Biden to tap Jewish doctor as Centers for Disease Control chief

Rochelle Walensky is head of infectious diseases at Massachusetts General Hospital; US president-elect to nominate California attorney general Xavier Becerra as secretary of health

Screen capture from video of Rochelle Walensky, chief of the infectious diseases division at Massachusetts General Hospital. (YouTube)
Screen capture from video of Rochelle Walensky, chief of the infectious diseases division at Massachusetts General Hospital. (YouTube)

WASHINGTON, United States — US President-elect Joe Biden has picked Rochelle Walensky to head the US Centers for Disease Control and Prevention, the government’s health protection agency, the Wall Street Journal and New York Times reported.

Biden will also nominate California attorney general Xavier Becerra as secretary of health and human services, which would add another Latino member to the president-elect’s increasingly diverse cabinet, US media reported Sunday. He would be the first Latino to head the department.

Walensky, who is Jewish, is chief of the infectious diseases division at Massachusetts General Hospital and is also a professor of medicine at Harvard Medical School.

She will replace Robert Redfield as director of the CDC, which has come under pressure from the Trump administration and its allies over its coronavirus guidance.

Walensky has been fighting the coronavirus outbreak in Boston, telling the Jewish Journal in April this year of the pressure she and her fellow doctors were facing in confronting COVID-19.

“It’s a little bit like being in a tunnel looking at an oncoming train,” Walensky told Journal.

She said she draws comfort from her synagogue, Temple Emanuel of Newton recalling that she had told them “‘I’m thinking I need you more than you need me.'”

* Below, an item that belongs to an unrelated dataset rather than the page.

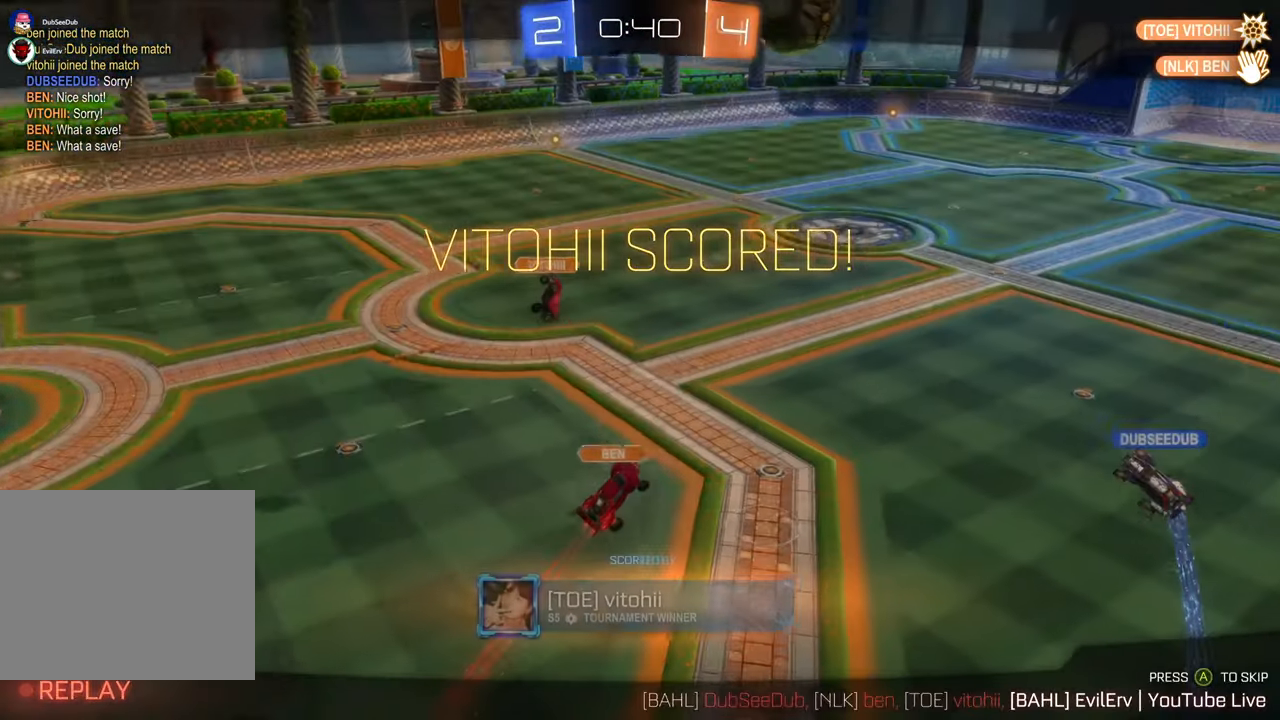
{"dt_ms": 500, "buttons": [], "left_stick": "center", "right_stick": "center", "events": []}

Walensky is an avid Twitter user, posting frequent updates about the campaign against the coronavirus and other health issues to her 17,700 followers. In the past Walensky, who is married and has three boys, served as a physician for the Camp Yavneh summer program in New Hampshire, where she was also a member of the board.

Screen capture from video California Attorney General Xavier Becerra during a virtual news conference from Sacramento, California, October 12, 2020. (State of California via AP)

During Becerra’s 12 terms in the US Congress representing Los Angeles, he was an outspoken advocate of Latino rights and a vigorous defender of former president Barack Obama’s signature health care program — a policy that has been much attacked by US President Donald Trump and Republicans.

NBC, The New York Times and several other news organizations reported on the plan to nominate Becerra, citing anonymous sources close to the president-elect.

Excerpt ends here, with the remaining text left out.